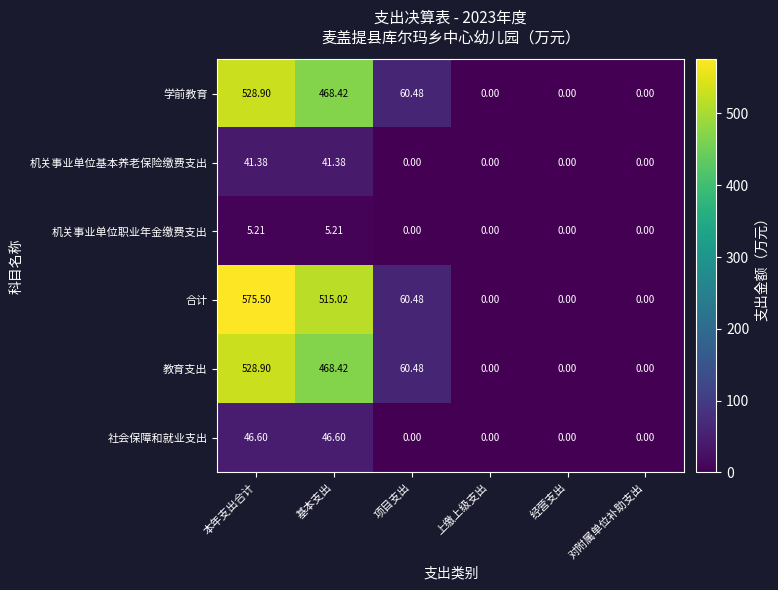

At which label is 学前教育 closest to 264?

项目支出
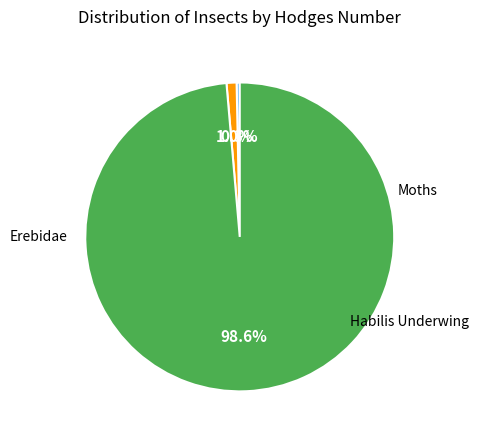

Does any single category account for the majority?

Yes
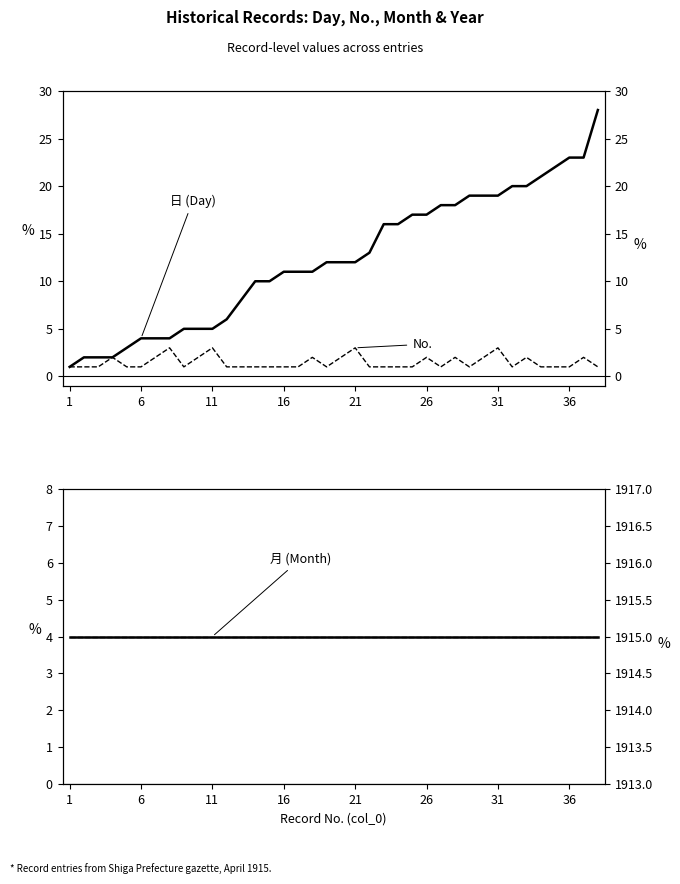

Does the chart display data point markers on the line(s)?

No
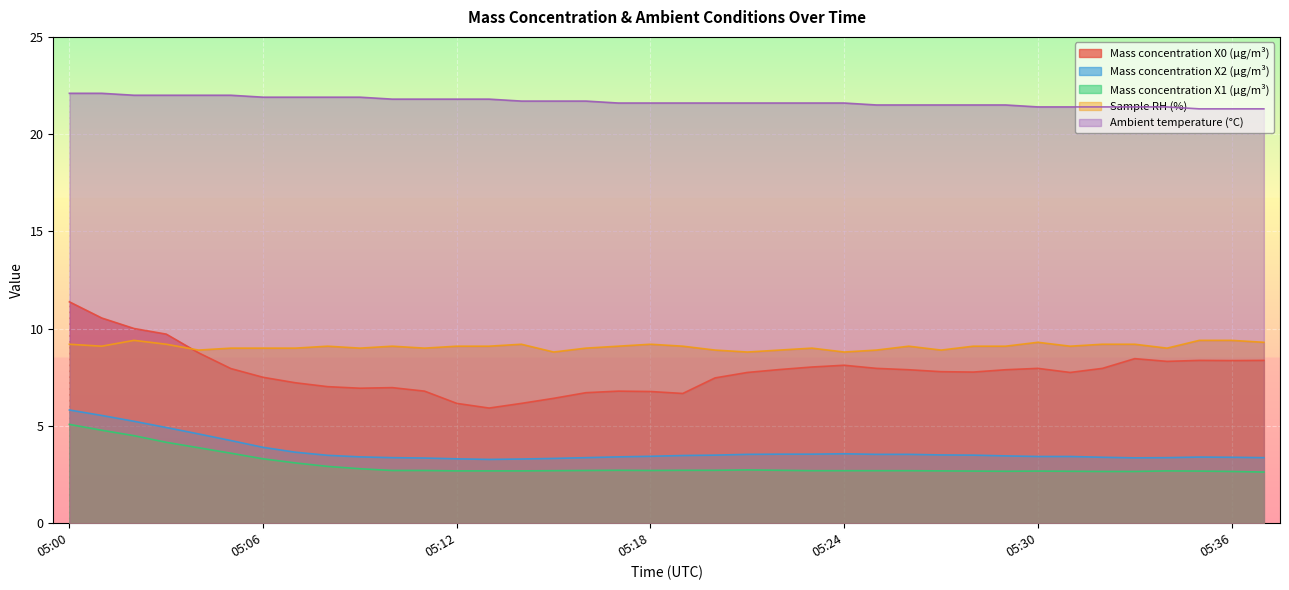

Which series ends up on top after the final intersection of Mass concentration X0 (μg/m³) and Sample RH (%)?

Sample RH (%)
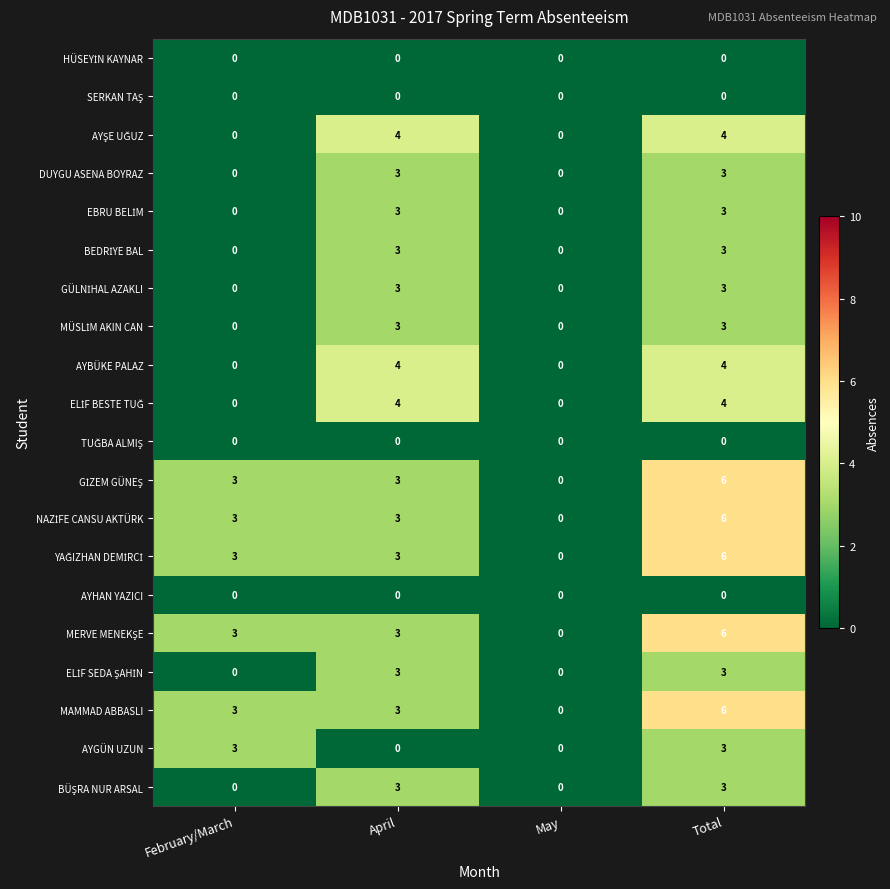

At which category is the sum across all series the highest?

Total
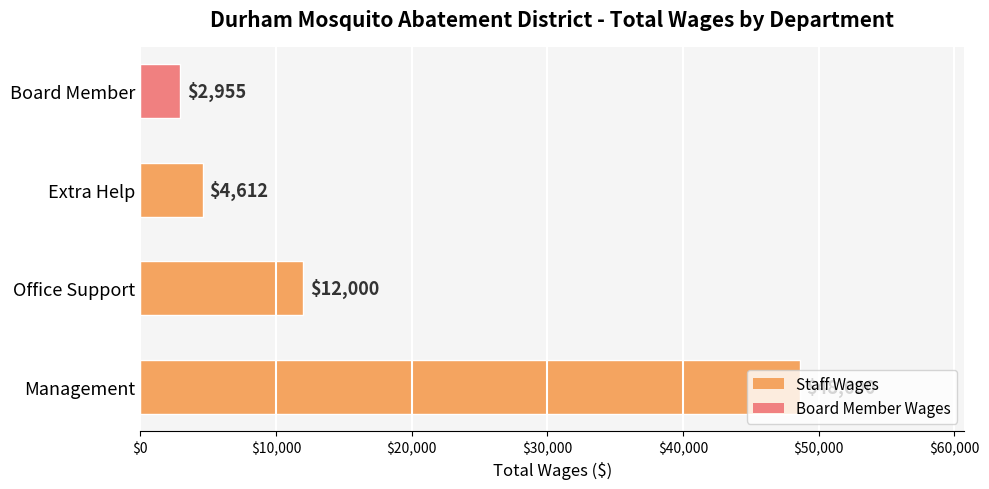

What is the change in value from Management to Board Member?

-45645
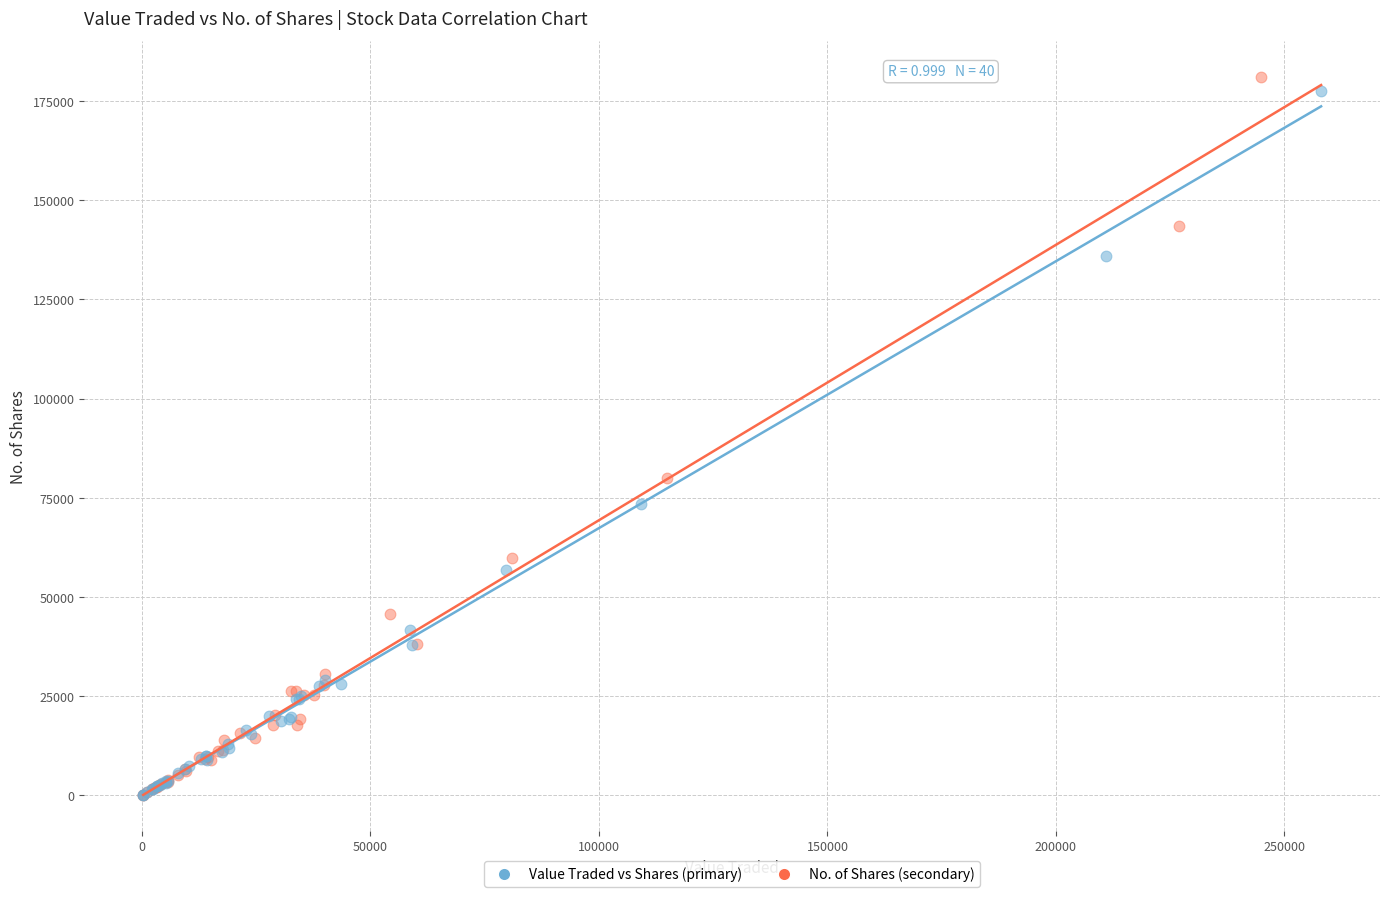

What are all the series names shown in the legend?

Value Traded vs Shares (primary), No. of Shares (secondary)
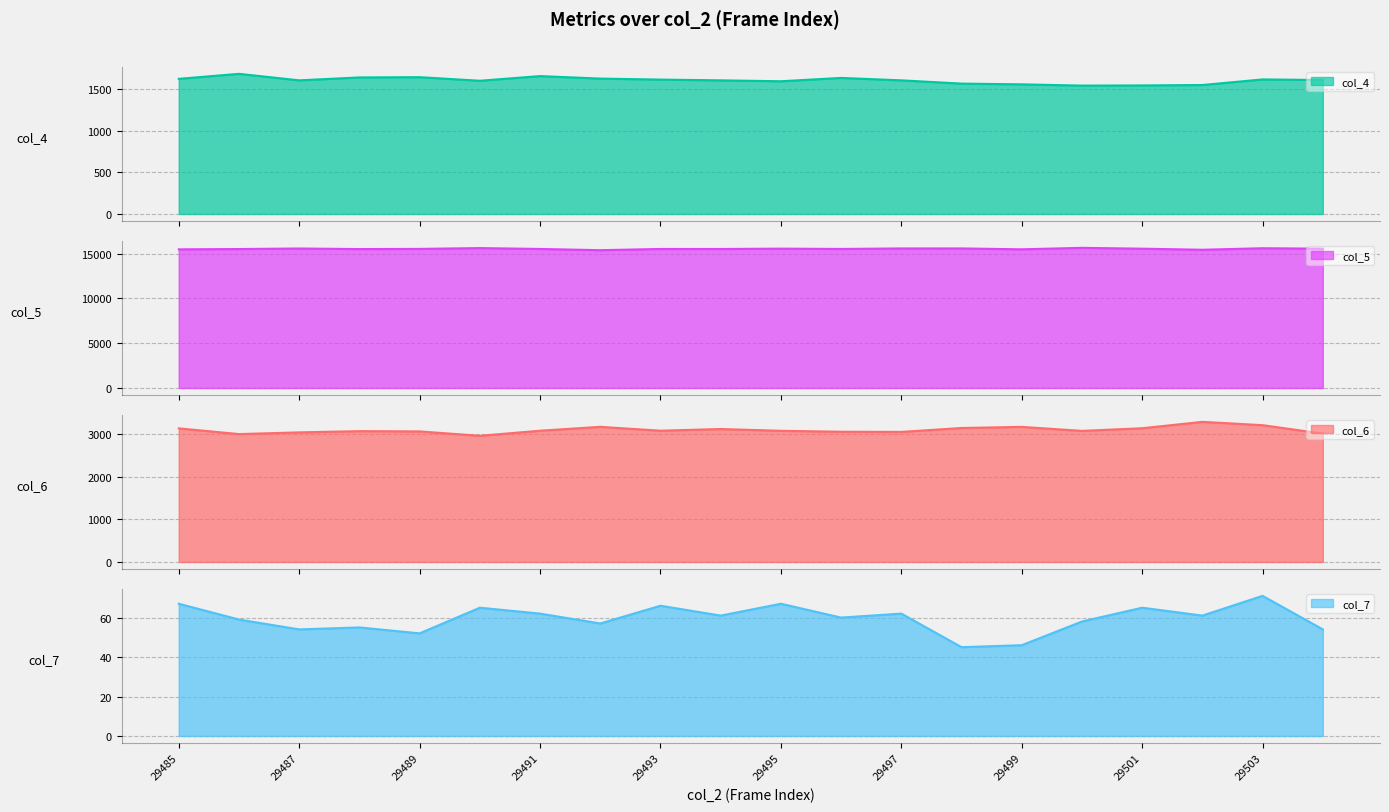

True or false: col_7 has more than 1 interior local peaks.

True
----------------------------------------
> [Task requirements]
Rewrite all of the data above, replacing "series" with "dataset" and keeping everything else unchanged. Leave out the pictures.

> [Solved problem]
At which label is 学前教育 closest to 264?

项目支出

Does any single category account for the majority?

Yes

Does the chart display data point markers on the line(s)?

No

Which dataset ends up on top after the final intersection of Mass concentration X0 (μg/m³) and Sample RH (%)?

Sample RH (%)

At which category is the sum across all dataset the highest?

Total

What is the change in value from Management to Board Member?

-45645

What are all the dataset names shown in the legend?

Value Traded vs Shares (primary), No. of Shares (secondary)

True or false: col_7 has more than 1 interior local peaks.

True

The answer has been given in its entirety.